Somalia’s new prime minister will try again next week to put a Cabinet in place after…
Somalia’s new prime minister will try again next week to put a Cabinet in place after the parliament rejected his first lineup amid weeks of political uncertainty that has worried the international community about the war-torn east African country’s return to stability.
The country’s representative to the United Nations, Awale Ali Kullane, told the U.N. Security Council on Wednesday that the newly named Cabinet will be presented to the parliament for a vote on Monday.
The turmoil at the top of one of Africa’s most fragile states has led the U.N., the European Union, the United States and others to express concern over delays in the implementation of a plan to rebuild Somalia.

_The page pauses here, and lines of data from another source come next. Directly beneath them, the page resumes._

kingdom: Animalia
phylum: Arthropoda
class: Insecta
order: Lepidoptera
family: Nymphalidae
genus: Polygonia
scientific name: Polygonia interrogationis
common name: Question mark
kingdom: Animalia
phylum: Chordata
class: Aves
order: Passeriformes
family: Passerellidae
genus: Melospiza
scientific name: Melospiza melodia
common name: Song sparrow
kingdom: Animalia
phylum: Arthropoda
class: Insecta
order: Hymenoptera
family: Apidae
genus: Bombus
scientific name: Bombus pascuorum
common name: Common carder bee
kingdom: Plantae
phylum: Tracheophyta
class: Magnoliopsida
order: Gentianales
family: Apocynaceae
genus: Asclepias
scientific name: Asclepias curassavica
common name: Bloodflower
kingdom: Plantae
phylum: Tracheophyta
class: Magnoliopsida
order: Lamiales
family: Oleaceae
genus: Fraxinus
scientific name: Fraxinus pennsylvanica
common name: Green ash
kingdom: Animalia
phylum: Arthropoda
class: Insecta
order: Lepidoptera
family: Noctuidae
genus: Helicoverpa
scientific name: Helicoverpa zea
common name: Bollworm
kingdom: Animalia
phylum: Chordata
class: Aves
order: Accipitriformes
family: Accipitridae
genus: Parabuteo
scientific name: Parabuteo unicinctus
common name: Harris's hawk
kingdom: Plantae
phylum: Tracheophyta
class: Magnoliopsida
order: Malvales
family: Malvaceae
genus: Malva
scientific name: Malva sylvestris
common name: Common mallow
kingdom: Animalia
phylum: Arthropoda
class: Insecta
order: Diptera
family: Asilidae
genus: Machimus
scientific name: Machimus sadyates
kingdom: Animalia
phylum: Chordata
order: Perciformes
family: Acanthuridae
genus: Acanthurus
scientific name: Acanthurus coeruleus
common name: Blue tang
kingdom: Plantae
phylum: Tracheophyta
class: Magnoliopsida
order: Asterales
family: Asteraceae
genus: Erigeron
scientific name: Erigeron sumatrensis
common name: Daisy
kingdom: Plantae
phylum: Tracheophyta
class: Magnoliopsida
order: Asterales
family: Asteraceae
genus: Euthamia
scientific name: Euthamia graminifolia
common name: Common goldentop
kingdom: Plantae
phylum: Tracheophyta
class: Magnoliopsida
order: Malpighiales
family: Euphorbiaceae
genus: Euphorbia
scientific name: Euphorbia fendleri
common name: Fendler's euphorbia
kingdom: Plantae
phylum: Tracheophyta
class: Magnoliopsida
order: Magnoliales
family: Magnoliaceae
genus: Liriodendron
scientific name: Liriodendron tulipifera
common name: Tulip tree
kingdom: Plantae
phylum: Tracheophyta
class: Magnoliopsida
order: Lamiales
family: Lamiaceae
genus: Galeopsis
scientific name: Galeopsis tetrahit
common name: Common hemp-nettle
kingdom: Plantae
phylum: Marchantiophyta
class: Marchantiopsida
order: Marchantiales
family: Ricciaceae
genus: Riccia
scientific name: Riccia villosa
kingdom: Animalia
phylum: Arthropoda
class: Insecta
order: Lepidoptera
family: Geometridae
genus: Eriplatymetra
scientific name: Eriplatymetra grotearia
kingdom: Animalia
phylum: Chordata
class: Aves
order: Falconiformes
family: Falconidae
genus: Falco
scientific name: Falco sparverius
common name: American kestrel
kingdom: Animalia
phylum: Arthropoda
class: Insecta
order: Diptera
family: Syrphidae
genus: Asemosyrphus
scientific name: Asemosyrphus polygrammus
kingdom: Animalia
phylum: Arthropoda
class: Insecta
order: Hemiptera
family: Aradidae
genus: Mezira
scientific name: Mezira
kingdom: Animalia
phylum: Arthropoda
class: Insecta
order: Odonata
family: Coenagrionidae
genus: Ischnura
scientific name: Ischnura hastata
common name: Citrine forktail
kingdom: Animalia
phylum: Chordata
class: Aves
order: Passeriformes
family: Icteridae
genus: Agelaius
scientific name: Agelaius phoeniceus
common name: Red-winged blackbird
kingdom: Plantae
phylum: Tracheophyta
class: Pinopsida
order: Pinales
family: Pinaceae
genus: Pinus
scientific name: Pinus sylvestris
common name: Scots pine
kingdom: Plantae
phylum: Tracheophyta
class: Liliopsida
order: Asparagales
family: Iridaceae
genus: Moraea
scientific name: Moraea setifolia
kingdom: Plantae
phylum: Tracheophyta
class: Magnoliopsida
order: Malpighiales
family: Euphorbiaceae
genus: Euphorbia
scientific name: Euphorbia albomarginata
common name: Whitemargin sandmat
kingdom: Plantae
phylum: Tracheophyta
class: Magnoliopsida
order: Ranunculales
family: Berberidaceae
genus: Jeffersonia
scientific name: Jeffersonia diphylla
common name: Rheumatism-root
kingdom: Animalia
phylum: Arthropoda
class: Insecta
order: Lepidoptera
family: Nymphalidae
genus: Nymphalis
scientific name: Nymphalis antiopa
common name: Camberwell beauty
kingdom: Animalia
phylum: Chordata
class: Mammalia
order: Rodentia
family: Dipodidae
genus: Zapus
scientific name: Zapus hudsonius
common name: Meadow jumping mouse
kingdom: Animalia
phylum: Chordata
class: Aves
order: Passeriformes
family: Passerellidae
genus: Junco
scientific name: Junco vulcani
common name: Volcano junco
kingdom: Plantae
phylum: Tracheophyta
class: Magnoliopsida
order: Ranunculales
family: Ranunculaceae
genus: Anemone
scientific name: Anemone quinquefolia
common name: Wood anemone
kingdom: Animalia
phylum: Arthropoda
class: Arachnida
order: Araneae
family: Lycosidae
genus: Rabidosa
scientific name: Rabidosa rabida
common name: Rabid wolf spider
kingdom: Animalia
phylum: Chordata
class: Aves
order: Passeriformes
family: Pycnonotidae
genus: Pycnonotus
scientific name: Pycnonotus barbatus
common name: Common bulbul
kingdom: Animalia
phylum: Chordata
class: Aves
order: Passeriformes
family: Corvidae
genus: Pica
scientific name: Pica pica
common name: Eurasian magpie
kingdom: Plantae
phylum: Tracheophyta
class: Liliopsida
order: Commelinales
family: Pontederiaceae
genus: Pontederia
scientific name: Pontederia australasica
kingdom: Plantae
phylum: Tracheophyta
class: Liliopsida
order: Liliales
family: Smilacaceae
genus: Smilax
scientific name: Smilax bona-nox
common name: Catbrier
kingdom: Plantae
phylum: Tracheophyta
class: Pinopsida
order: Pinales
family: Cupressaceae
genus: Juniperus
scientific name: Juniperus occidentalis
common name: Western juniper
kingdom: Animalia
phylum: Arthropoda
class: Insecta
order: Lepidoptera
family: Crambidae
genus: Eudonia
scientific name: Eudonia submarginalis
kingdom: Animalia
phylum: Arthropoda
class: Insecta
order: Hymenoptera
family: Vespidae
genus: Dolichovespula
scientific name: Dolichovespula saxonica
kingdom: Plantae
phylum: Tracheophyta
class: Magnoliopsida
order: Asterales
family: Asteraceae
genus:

Somalia’s new Cabinet of mostly political newcomers was unveiled on Jan. 27 by Prime Minister Omar Abdirashid Ali Sharmarke, weeks after he withdrew his first Cabinet picks in the face of parliament’s opposition.
Sharmarke himself was appointed after the parliament ousted his predecessor, Abdiweli Sheikh Ahmed, in December amid a feud between Ahmed and President Hassan Sheikh Mohamud.
The U.N. representative to Somalia, Nicholas Kay, told the council that the political infighting could derail the project to help the country form a new constitution and hold an election by September 2016, and that “this year will be decisive in whether Somalia will be a peaceful and unified state.”
“Somalia is still teetering on the edge,” Kay said, though he pointed to signs of confidence such as the recent series of unprecedented high-level visitors including U.N. Secretary-General Ban Ki-moon.
Ban’s latest report on Somalia says the work of Somalia’s government and parliament has “stalled” because of the political crisis.
“There can be no escaping that Somalia has had an eventful past few months,” Kullane told the Security Council.
The country’s major challenges include an insurgency by Islamist militant group al-Shabab, which the U.S. State Department declared a terrorist organization in 2008. U.S. officials said Tuesday that a senior al-Shabab leader, Yusuf Dheeq, was killed in a U.S. airstrike in the southern part of the country over the weekend. The U.S. has been targeting al-Shabab’s leadership in a series of strikes over the past few months.
Somalia plunged into chaos after the 1991 ouster of dictator Siad Barre. The country’s weak government is currently being supported by African Union troops against the insurgency.